The Insolvency and Bankruptcy Board of India (IBBI) roped in NeSL information utility and Mjunction–a 50:50 venture between Tata Steel and SAIL that offers e-auction services–to operationalise the idea. However, the PDA is yet to create the buzz as envisaged, partly because popularising such a marketplace takes time. “Soon, there could be more steps to make the e-platform a vibrant place for the resolution or liquidation of assets,” one of the sources said. At present, bidders get access to details about a stressed firm only after the resolution professional issues the expression of interest (typically after 75 days of the commencement of the process).

The initial idea was to make available the details of the stressed firm — including of default amount, size of various assets, and timeline of various processes for resolution — once an insolvency application was admitted by the National Company Law Tribunal (NCLT).

Similarly, sources had earlier said serious investors could be allowed to view sensitive information about the assets, but for that, they might require to sign a non-disclosure agreement.

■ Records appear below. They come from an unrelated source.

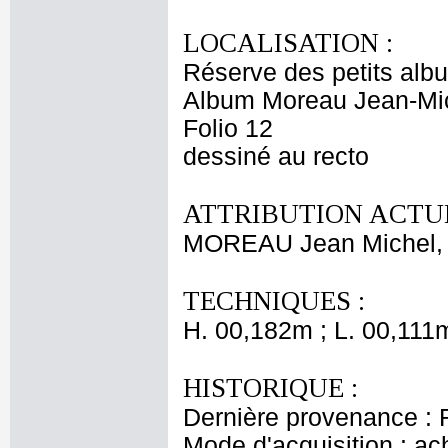
LOCALISATION :
Réserve des petits alb
Album Moreau Jean-Mi
Folio 12
dessiné au recto
ATTRIBUTION ACTUE
MOREAU Jean Michel, 
TECHNIQUES :
H. 00,182m ; L. 00,111
HISTORIQUE :
Dernière provenance : R
Mode d'acquisition : ac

They can then start due diligence early and submit the resolution plans fast after zeroing in on the asset they would like to acquire. Serious suitors could have access to various layers of information about stressed firms, while not-so-serious ones will get basic details on the assets on the platform.

A renewed focus on the PDA comes at a time when recovery by financial creditors from the resolution of stressed firms plunged to a record quarterly low of 10.2% of their admitted claims in the three months through March. The realisation, in fact, dropped below the assets’ liquidation value for the first time in the March quarter. Consequently, cumulative recovery for lenders where resolution took place dropped to just 32.9% until March 2022 from 35.9% up to September 2021.

Analysts have blamed inordinate delay in resolution, among others, for the poor recovery.

According to the IBBI data, in 66% of cases where resolution is taking place, the 270-day limit set by the IBC has been breached. For its part, the regulator is striving to reduce the duration of various processes to expedite resolution and the PDA can potentially be a key instrument to achieve this objective.